When it comes to significant figures who have played an important role in the development of professional wrestling on an international scale Maurice Letchford stands right up there amongst the best. Maurice can claim his place in the roll of honour of wrestlers in Britain, South Africa and Canada.

His father, Elvin Letchford, was born in Snodland, Kent, in 1878 and listed his occupation as a clerk when he emigrated to South Africa in 1901.  Living in Pretoria, he met and married a girl from Halesworth in Suffolk. On 27th August, 1908, they gave birth to their second child,  Maurice Elvin.  A third child followed in 1910 and shortly afterwards the family returned to Britain, and in 1911 were living in Fullers Hill, Great Yarmouth with Elvin working as a hardware dealer. Two years later the family emigrated to Canada with Elvin listed as an accountant.

So by the time he was six years old Maurice Letchford had lived in South Africa, Britain and Canada. The family settled in Montreal and took Canadian citizenship. 

In 1928 Maurice was selected as a Canadian competitor in the Freestyle welterweight class in the Olympic Games, which were held in Amsterdam. Wins over Britain’s Robert Cook, Belgium’s Hyacinthe Roosen and France’s Jean Jourlin secured a bronze medal for Maurice.

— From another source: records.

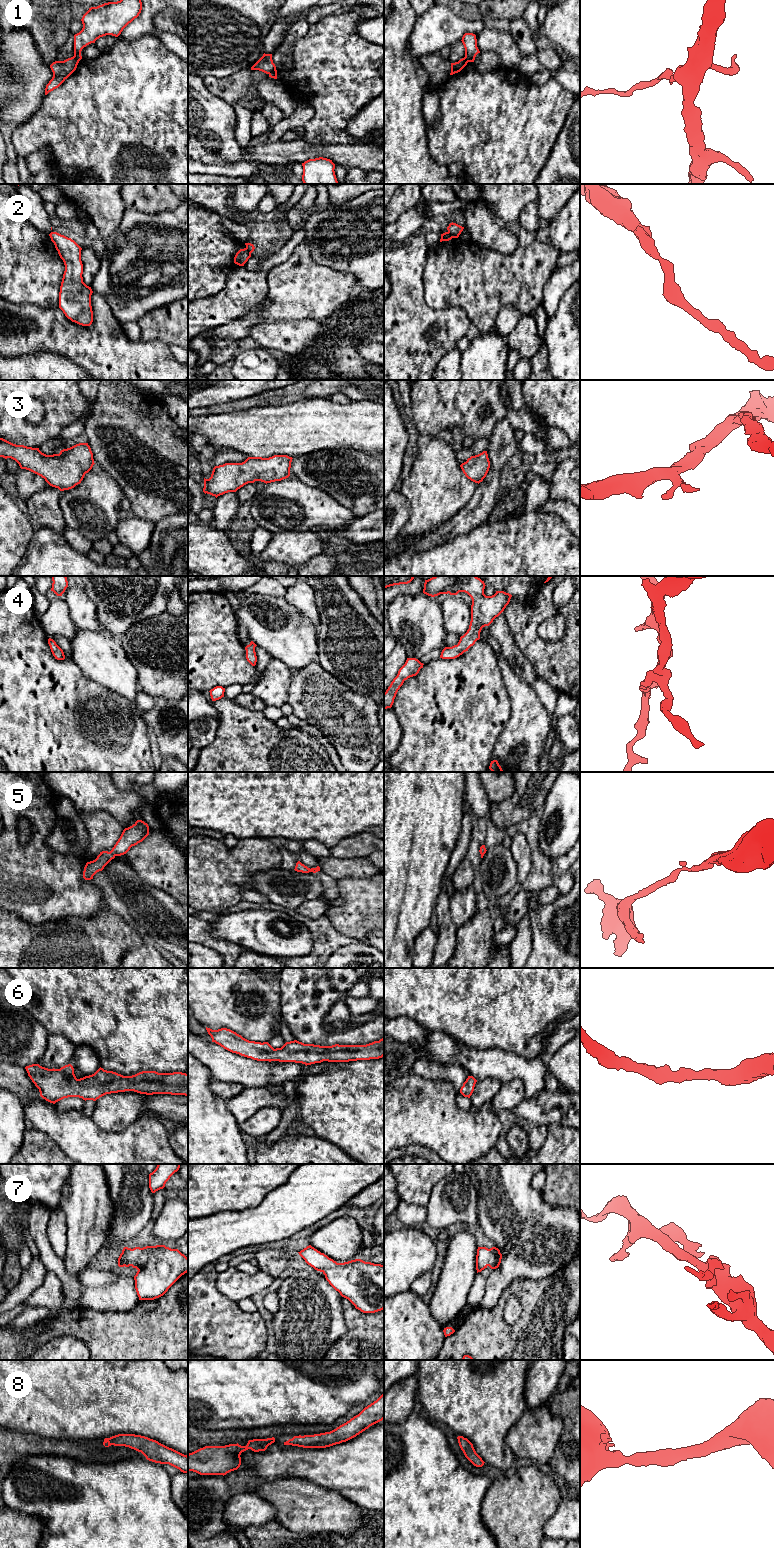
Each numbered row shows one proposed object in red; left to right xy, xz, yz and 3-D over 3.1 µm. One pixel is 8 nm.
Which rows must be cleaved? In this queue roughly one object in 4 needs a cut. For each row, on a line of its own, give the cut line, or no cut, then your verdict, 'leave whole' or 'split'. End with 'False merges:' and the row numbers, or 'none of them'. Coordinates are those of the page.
1: xy (74, 55), (79, 60) | split
2: yz (447, 232), (453, 237) | split
3: no cut | leave whole
4: no cut | leave whole
5: no cut | leave whole
6: no cut | leave whole
7: no cut | leave whole
8: no cut | leave whole
False merges: 1, 2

Maybe it was the disappointment of not being selected for the 1930s Empire Games team, or maybe he just saw the opportunity that pro wrestling was gaining popularity on  a worldwide scale, but  Maurice turned professional in the early 1930s. He was certainly wrestling in Montreal in 1933, and there are unconfirmed British matches in 1931. Our earliest definite sighting of Maurice was in November, 1934, when he lost to Mike Demitre at Liverpool Stadium. By the end of the year he was known as the inventor of a new hold, the Indian Death Lock. The Hull Daily Mail reported it as a “curious end” the the match with Richard Wills when Maurice “Locked the legs of his opponent in such a way manner with his own that it required the referee, two seconds and the M.C. to release the men after Wills had submitted.”

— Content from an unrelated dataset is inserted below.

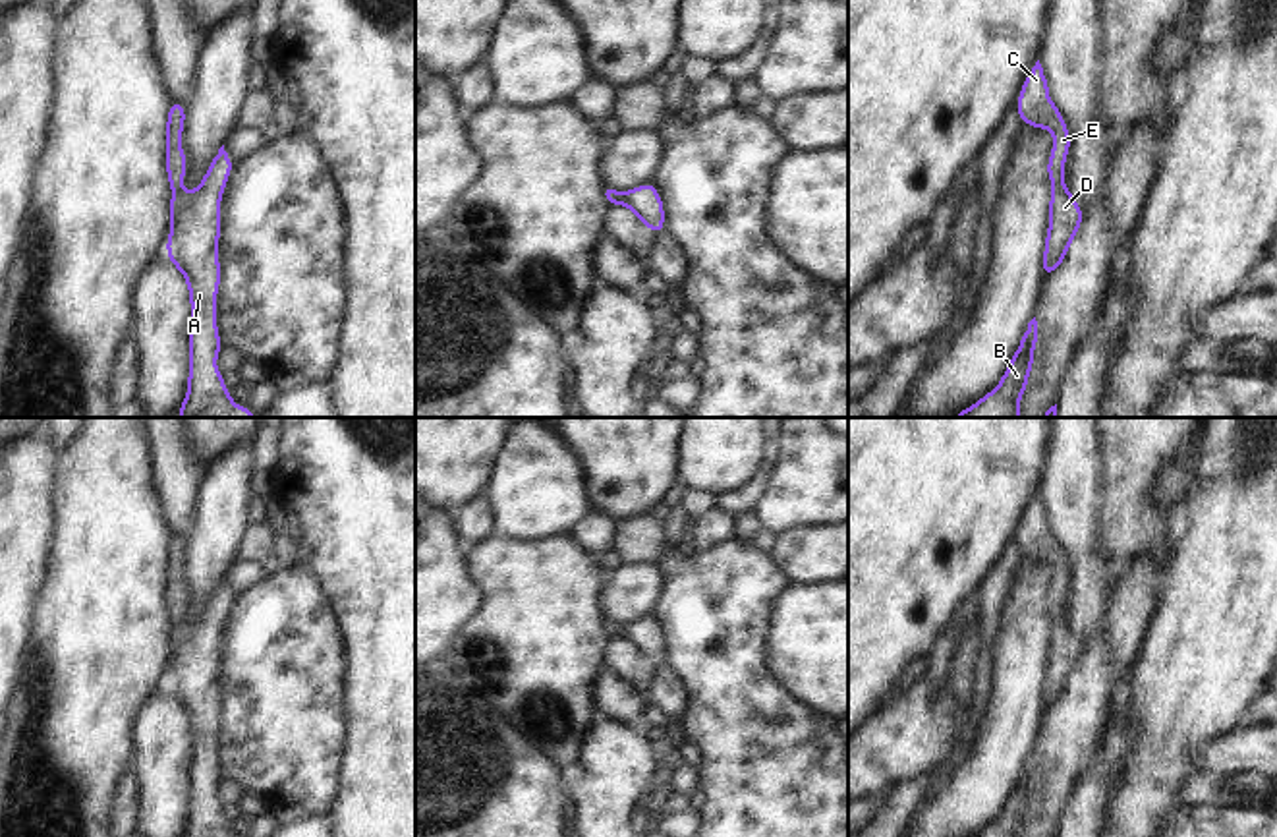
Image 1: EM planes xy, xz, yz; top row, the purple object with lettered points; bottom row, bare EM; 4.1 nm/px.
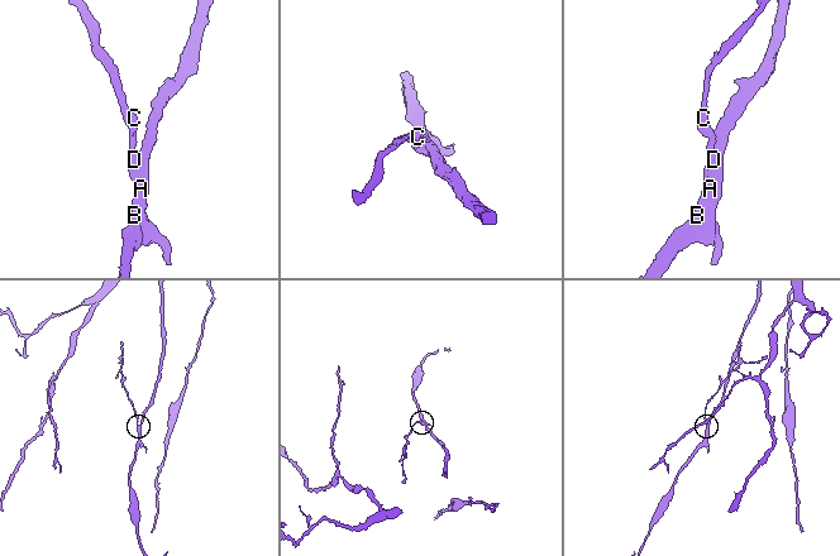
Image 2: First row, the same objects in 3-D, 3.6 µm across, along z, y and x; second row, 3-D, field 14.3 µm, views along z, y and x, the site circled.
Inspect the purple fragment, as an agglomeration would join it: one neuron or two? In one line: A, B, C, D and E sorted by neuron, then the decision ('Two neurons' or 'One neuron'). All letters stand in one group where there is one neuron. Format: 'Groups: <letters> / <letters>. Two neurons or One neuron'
Groups: A B C D E. One neuron.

Reports refer to a skilful wrestler with none of the rough stuff. The Liverpool Echo described him as fast with a wide knowledge of holds and that his Indian Death Lock made him one of the most feared wrestlers in the business.

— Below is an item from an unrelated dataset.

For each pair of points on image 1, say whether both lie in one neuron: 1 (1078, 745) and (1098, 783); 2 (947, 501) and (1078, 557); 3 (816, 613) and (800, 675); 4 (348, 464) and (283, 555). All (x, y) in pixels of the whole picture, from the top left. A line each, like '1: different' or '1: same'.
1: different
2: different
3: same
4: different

Maurice worked in Britain throughout the 1930s, except for a  visit to South Africa between May, 1936 and the spring of 1937. This was an opportunity to show his new bride, who he married in 1935, the country of his birth. Maurice remained in Britain until 1939. With war on the horizon Maurice, his wife Elizabeth, and nine month old daughter boarded The Aurania and departed Southampton on 13th May, 1939, destination Montreal. His Canadian entry card listed a distinguished feature as a Cauliflower Ear. For the remainder of 1939 and 1940 Maurice wrestled in Canada and the United States, but contests then become much less frequent until the end of the war.

Following the war, towards the end of 1946 Maurice returned to Britain and could be found wrestling in Britain in November of that year. His aspirations were also to promote wrestling, which he did under the Sports Enterprises banner. Maurice was co-promoter (along with William Smyth) of the high profile match between Bert Assirati and The Angel at Tottenham Hotspur Football Ground on 10th August, 1948. This was a huge event with 12,000 fans reported to have seen Assirati gain a controversial win. Maurice was also the promoter at Peterborough, Wisbech and Wimbledon.

On 24 April, 1952, he, his wife and now two children departed Southampton to set up home in Durban. He was to become one of the main wrestling promoters in South Africa until his death on 15th August, 1965, aged only 57.